Communist Manifesto
Marx has been called the last of the great Jewish prophets, and it is easy to see why. For his epic depictions of the feats of the bourgeoisie in the first section of the Manifesto seem to describe the workings of today's "global economy" much better than they describe the Europe of his own day (Brooke, 1998).
It is true that a century and a half later "the social order" has come to resemble a few of his predictions (though others not at all) but this hardly marks him as a co-discoverer of social science, unless we admit that all social science is mumbo-jumbo.
Karl Marx taught that the world was divided into two powerful classes, the "proletariat" (working class) and the "bourgeoisie" (wealthy ruling class). Marxism sees the proletariat and bourgeoisie as directly waging an ongoing competition, in that capitalists exploit workers and workers try to resist exploitation.(This is the foundational principle behind modern U.S. organized labor). Marx's scientific socialism combined his economics and philosophy -- including his theory of value and the concept of alienation -- to demonstrate that throughout the course of human history, a profound struggle has developed between the "haves" and the "have-nots" (omegaletter.com, 2005).
Marx claimed he had discovered the laws of history, laws that expose the contradictions of capitalism and the necessity of the class struggle. The more advanced the capitalist economy becomes, Marx argued, the greater these contradictions and conflicts. The more capitalism creates wealth, the more it sows the seeds of its own destruction.

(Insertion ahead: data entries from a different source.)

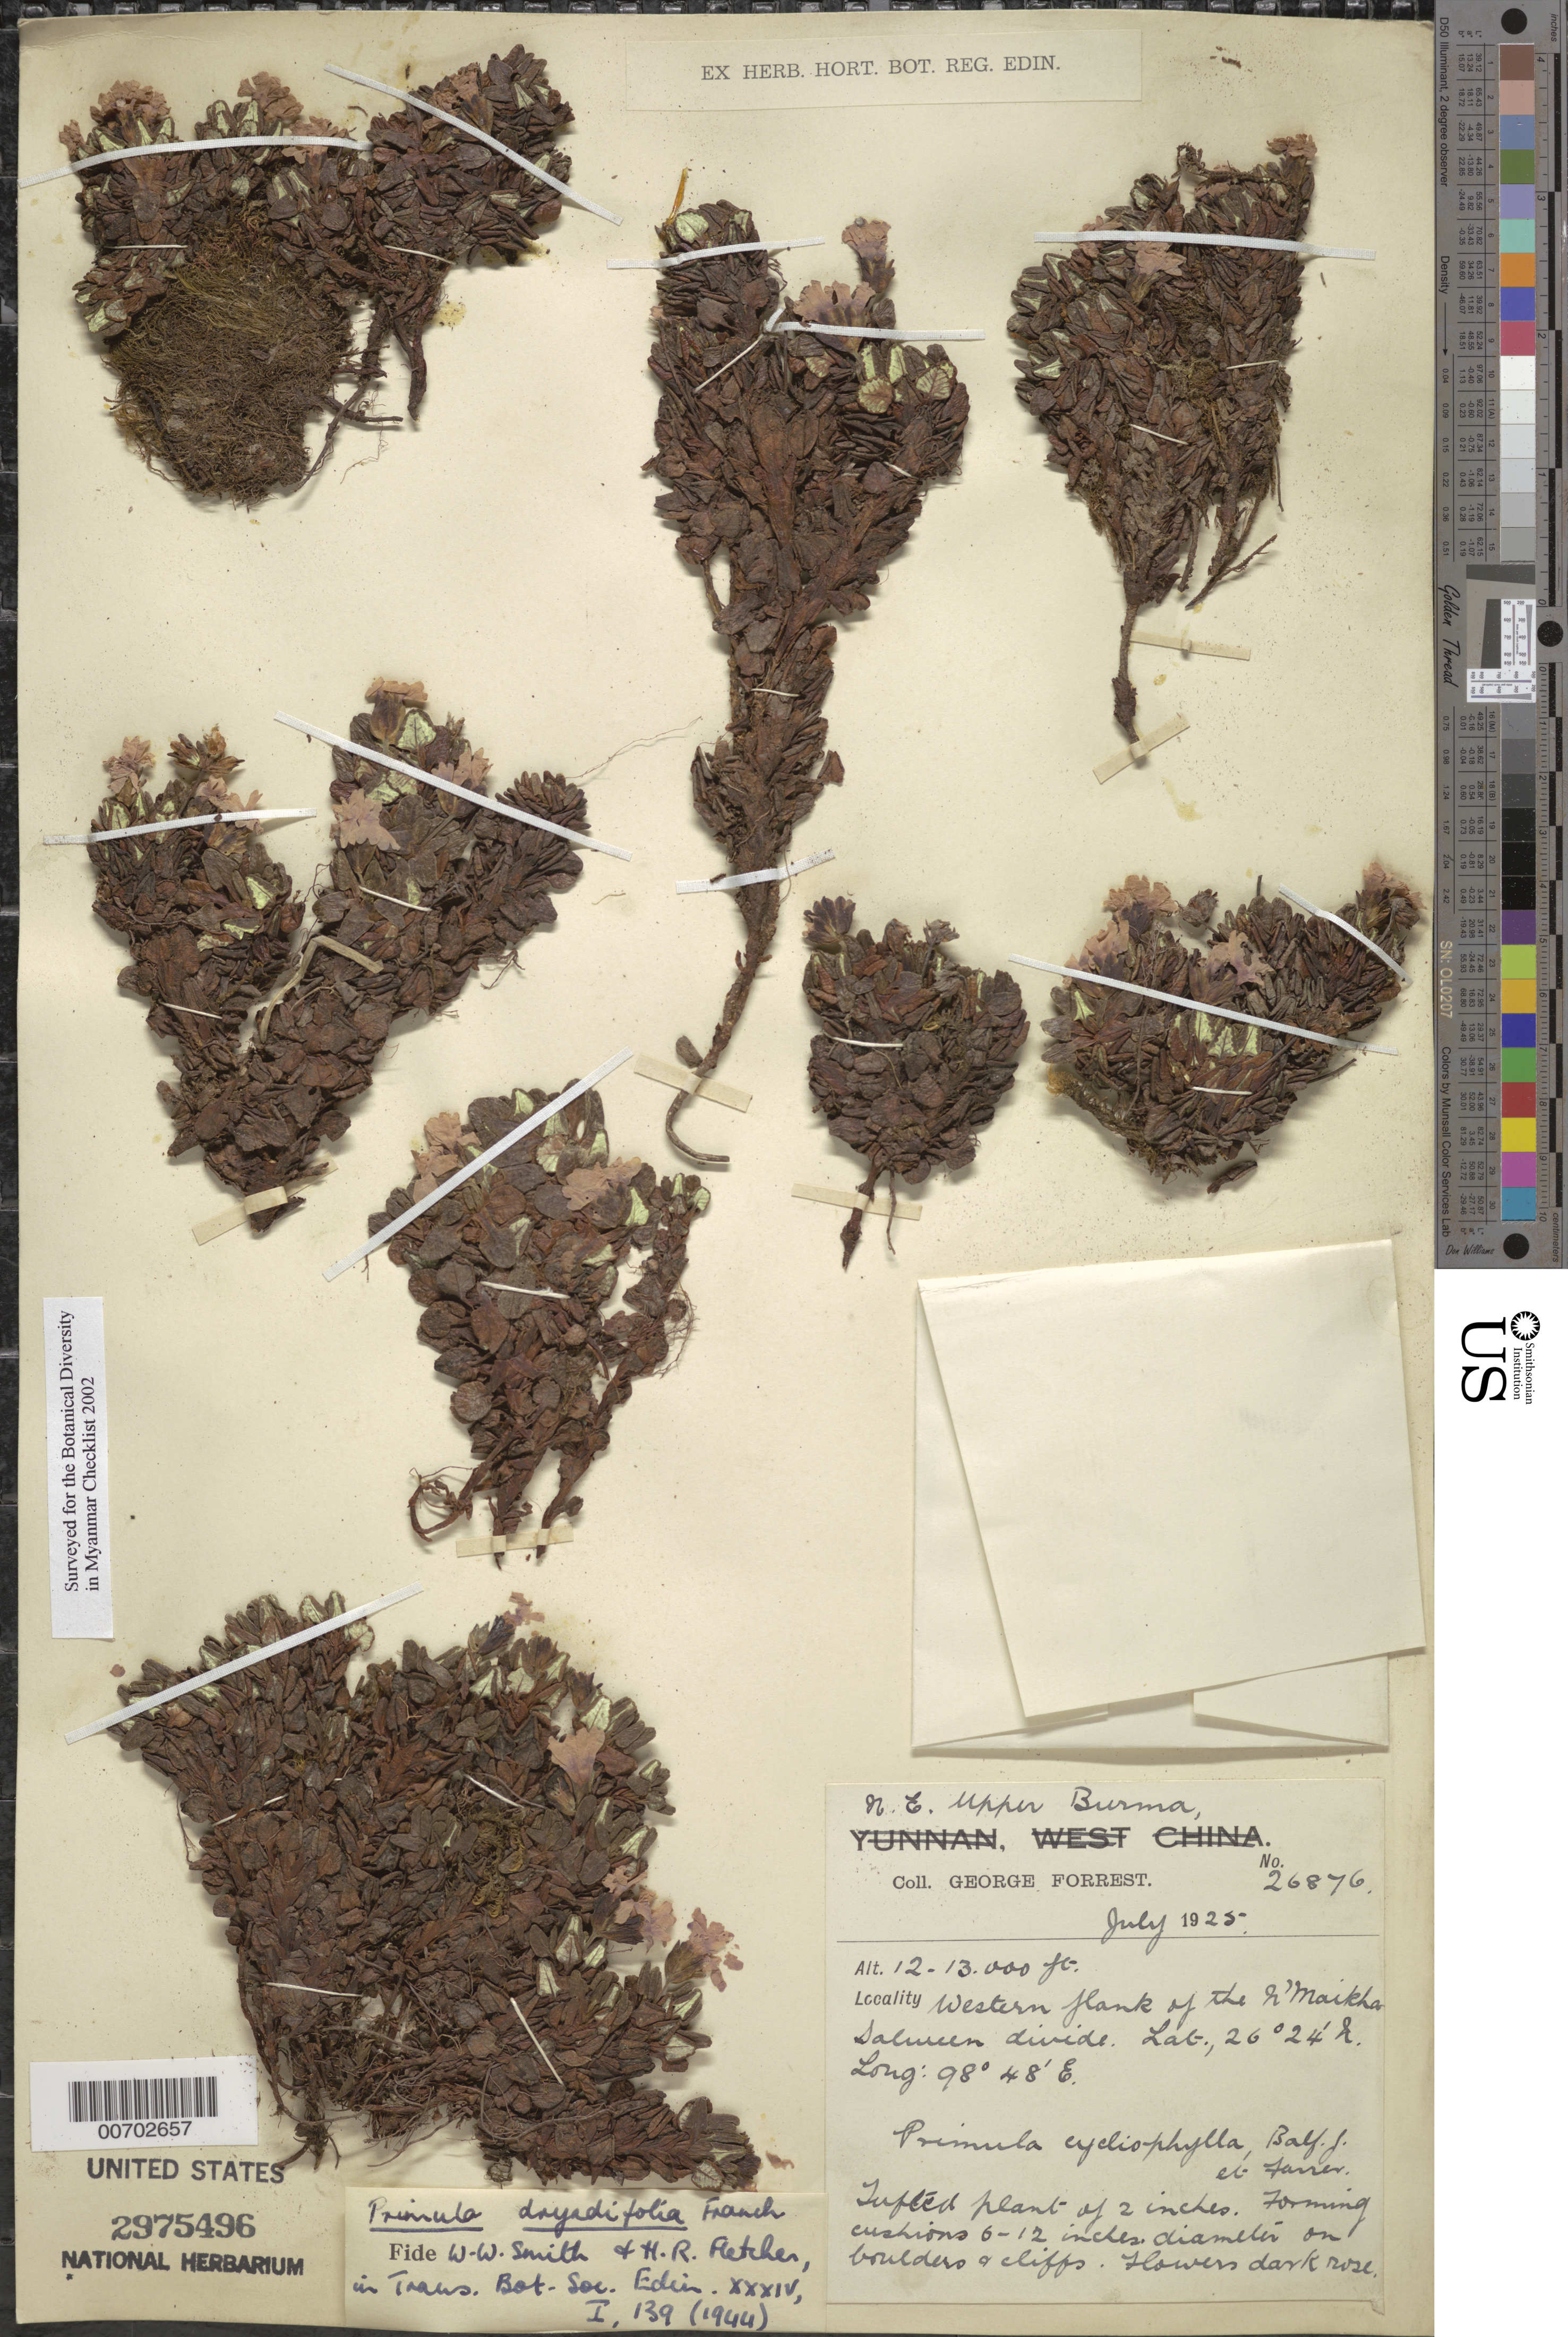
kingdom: Plantae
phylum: Tracheophyta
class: Magnoliopsida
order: Ericales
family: Primulaceae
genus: Primula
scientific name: Primula dryadifolia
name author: Franch.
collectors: G. Forrest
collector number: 26876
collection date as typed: Jul 1925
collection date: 1925-07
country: Myanmar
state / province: Kachin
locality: N'Maikha-Salwin Divide, W flank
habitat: On boulders and cliffs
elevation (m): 3658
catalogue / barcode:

Ultimately, Marx believed, the proletariat would realize that it has the collective power to overthrow the few remaining capitalists and, with them, the whole system (omegaletter.com, 2005).
Marx and Engels describe our modern industrial society as one of class conflict between the wealthy and the working class. They say that the production capability of capitalism is going to cease to be harmonious with the exploitive relationship between the bourgeoisie and the proletariat. The working class will revolt but it will be a different kind of revolution. Other revolutions simply meant more property to the ruling class. But members of the proletariat can't appropriate property. So when they obtain control through the revolt, they will do away with all private ownership of property, and the classes will disappear.
The authors go on to say that capitalism is inherently unstable and that this development (above) is unavoidable. In all this one can only say they were wrong.
In the 150 years since the Communist Manifesto was published, the declaration has proved to be empty. Many of its prophecies have been disproven by actual history. There are many reasons that this may be the case. It could be simply that some of the beliefs based around communist thought, including the labor theory of value were wrong.
The difficulty with Marx' and Engel's ideas imbedded in the manifesto could be that they were mistaken about which class would ultimately include all the others. They assumed that the proletariat would, in the end, assume the means of production and thus destroy the capitalism. They did not understand that production would become less costly as time wore on due to efficiencies in production. Workers would become entrepreneurs in free, not communist societies. The invention of computers, and the easy access to the tools of a service industry would make small business a driving force (Mattson, 2005).
In his book The Vital Center, Arthur Schlesinger believed this "mistaken analysis" was "responsible for the failure of" Marx's prophecies and the triumph of "bureaucratic collectivism" in the Soviet Union. Crucially, it neglected the possibility of liberal reform." The capitalist state has clearly not been just the executive committee of the business community" (Mattson, 2005).
Besides erring politically, Marx erred sociologically. The standard narrative of postwar history depicts left-wing writers recognizing that Marx's bipolarized view of class -- bourgeois vs. proletariat -- and his belief in imminent capitalist crisis failed to explain America's newfound economic abundance. Workers weren't suffering from being impoverished, the arguments went, they were buying televisions and automobiles and refrigerators (Mattson, 2005).